Monument to Taras Shevchenko
- 40°23′23″N 49°50′32″E﻿ / ﻿40.38979°N 49.84222°E
- Location: Baku, Azerbaijan
- Designer: Igor Grechanik
- Type: Memorial
- Material: bronze
- Height: 3.5 m
- Opening date: June 30, 2008
- Dedicated to: Taras Shevchenko

= Monument to Taras Shevchenko (Baku) =

The Monument to Taras Shevchenko (Taras Şevçenkonun heykəli) is a monument to the Ukrainian poet and writer Taras Shevchenko raised in the capital of Azerbaijan, the city of Baku. The author of the monument is the Ukrainian sculptor Igor Grechanik.

== History ==
The idea of making the monument belongs to a group of authors led by the Ukrainian sculptor Igor Grechanik. This bronze monument differs from many other monuments to Taras Shevchenko, in particular from those of the Soviet era. The authors of the sculpture moved away from the traditional image of the poet and presented him being young. This is how Shevchenko looked when he wrote his book "Kobzar" (the first edition came out when he was 26 years old), which was also depicted on the monument.

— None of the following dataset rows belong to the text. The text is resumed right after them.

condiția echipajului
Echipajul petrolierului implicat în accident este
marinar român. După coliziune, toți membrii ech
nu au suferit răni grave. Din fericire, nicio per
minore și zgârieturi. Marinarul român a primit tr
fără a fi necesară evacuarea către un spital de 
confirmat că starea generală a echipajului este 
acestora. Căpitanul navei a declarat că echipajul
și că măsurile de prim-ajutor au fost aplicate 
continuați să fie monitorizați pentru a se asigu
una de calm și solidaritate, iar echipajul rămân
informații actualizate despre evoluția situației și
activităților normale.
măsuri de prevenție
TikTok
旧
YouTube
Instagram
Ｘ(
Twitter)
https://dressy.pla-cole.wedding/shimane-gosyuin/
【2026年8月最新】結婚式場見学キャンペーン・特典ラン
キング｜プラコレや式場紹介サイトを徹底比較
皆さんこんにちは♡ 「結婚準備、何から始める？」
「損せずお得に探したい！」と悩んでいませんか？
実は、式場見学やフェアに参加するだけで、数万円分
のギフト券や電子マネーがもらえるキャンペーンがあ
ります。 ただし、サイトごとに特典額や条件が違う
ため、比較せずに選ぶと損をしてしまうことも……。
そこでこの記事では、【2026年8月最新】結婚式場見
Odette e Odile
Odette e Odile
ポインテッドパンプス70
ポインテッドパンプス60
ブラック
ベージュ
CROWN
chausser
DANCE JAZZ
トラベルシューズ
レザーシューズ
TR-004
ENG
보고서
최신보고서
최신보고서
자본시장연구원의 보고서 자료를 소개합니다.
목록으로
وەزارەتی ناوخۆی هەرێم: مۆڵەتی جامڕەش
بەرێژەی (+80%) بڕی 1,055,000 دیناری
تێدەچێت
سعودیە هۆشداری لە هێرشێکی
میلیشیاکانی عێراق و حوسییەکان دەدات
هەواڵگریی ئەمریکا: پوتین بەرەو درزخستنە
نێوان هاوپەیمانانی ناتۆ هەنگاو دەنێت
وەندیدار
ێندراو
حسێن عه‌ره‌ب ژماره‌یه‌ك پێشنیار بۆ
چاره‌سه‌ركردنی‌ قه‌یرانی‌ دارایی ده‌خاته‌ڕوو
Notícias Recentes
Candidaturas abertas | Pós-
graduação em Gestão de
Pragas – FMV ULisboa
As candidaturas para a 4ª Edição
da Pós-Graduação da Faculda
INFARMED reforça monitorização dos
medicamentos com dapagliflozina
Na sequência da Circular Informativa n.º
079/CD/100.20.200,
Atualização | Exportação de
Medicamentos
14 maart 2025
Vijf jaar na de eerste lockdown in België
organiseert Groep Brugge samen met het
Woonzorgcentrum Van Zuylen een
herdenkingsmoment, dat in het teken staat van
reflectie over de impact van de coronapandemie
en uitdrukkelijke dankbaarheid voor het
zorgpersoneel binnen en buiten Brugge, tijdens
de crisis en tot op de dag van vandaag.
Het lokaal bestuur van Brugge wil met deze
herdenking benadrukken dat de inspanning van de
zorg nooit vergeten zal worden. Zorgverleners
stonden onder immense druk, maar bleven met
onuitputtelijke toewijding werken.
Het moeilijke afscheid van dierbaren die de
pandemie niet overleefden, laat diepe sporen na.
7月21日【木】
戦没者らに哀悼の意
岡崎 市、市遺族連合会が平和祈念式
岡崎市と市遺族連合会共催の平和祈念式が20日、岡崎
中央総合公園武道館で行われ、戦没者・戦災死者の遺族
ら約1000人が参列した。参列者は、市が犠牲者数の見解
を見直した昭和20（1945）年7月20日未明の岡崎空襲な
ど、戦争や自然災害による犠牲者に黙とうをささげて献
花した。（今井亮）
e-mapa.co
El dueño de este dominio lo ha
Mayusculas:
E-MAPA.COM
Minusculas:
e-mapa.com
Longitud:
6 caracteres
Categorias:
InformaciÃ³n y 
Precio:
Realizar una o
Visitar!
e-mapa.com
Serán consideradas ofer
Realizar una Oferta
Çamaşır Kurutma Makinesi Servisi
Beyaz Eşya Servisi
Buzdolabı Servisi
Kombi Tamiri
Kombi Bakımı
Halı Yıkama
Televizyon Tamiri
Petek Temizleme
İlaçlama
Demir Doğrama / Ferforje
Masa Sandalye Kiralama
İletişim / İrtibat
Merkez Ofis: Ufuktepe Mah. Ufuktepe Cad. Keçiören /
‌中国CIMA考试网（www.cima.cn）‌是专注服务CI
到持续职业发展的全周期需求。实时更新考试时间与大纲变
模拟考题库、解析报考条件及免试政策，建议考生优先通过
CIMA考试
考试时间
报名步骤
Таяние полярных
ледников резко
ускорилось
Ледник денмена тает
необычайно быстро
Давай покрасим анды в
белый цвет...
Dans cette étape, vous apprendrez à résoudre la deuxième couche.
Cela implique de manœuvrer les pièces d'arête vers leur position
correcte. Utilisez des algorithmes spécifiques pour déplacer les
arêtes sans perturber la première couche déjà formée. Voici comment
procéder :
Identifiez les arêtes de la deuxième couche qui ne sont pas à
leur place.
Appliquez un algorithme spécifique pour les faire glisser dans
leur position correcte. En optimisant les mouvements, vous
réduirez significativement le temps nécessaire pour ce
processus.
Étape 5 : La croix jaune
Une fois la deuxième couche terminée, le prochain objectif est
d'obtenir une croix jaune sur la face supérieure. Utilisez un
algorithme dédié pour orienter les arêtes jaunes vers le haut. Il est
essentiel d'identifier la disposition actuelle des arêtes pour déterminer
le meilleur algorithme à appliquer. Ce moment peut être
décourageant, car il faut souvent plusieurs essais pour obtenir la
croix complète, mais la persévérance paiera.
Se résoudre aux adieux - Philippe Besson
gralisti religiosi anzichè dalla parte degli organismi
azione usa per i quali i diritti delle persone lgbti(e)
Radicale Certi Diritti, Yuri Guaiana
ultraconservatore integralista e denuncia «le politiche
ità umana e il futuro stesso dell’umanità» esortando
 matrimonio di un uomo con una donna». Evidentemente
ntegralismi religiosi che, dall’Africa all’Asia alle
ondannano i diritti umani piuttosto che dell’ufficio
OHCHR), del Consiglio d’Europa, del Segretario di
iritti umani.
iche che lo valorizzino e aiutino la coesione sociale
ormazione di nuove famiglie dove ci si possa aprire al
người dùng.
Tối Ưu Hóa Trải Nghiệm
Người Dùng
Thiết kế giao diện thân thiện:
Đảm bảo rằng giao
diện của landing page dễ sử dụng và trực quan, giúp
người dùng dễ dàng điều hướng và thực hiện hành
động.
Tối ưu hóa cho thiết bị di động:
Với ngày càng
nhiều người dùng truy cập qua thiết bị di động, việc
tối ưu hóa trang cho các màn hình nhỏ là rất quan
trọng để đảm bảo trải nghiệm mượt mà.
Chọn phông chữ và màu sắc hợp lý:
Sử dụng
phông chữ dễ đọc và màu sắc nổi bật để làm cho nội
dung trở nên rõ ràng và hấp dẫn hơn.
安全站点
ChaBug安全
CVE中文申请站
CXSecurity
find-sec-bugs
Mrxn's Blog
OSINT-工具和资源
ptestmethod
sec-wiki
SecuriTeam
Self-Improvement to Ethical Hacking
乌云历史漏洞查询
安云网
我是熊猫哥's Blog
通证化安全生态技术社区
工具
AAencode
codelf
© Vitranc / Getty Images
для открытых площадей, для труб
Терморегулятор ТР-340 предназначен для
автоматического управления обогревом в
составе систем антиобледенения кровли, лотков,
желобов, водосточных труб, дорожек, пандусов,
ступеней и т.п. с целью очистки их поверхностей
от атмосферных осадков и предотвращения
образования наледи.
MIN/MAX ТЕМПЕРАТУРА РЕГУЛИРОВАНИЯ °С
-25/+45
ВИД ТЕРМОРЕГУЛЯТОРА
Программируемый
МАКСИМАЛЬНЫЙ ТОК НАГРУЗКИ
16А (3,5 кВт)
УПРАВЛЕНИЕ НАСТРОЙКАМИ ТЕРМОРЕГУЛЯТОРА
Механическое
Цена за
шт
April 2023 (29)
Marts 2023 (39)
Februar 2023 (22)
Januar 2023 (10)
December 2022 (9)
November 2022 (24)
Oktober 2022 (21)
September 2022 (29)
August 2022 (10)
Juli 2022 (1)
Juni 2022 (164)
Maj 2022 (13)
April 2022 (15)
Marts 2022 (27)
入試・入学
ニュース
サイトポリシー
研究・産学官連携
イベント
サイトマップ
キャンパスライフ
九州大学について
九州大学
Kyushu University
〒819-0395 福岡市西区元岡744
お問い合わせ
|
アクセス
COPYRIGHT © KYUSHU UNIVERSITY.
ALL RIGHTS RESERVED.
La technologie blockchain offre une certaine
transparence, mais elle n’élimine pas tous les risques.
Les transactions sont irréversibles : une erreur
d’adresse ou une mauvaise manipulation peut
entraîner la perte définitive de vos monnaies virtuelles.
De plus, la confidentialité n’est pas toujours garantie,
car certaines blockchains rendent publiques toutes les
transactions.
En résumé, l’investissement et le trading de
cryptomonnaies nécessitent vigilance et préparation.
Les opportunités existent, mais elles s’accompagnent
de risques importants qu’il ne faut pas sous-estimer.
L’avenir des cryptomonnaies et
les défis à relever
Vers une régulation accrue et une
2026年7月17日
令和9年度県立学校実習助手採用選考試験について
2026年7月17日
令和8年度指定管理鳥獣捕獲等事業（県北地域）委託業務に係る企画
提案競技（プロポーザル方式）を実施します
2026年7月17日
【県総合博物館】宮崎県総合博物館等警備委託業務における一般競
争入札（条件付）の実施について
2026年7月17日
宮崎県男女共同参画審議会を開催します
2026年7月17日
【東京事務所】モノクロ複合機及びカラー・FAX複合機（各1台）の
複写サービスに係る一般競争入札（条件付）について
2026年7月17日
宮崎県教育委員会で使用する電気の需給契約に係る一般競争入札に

The square on which the monument was raised was completely reconstructed by the Baku City Hall according to the project of the Baku architect, Goncha Manafova, and Akif Abdulaev, the chief architect of Baku. The creation and delivery of the monument to the city was fully financed by the philanthropist Sergei Bondarchuk.

The monument was inaugurated on 30 June 2008. The opening ceremony was attended by the President of Azerbaijan, Ilham Aliyev, and the President of Ukraine, Viktor Yushchenko.

== Description ==
The monument is made of bronze, making 3.5 meters high. Taras Shevchenko is captured young and transmitting to people his work - "Kobzar", and is illuminated by the wing of God's gift of inspiration and the spiritual take-off. Here he acts as "the prophet of the Ukrainian nation who gave to the people the word of truth". On the reverse side, the monument resembles a willow tree with roots - the personification of Ukraine and the folk source - the origins of Taras Shevchenko.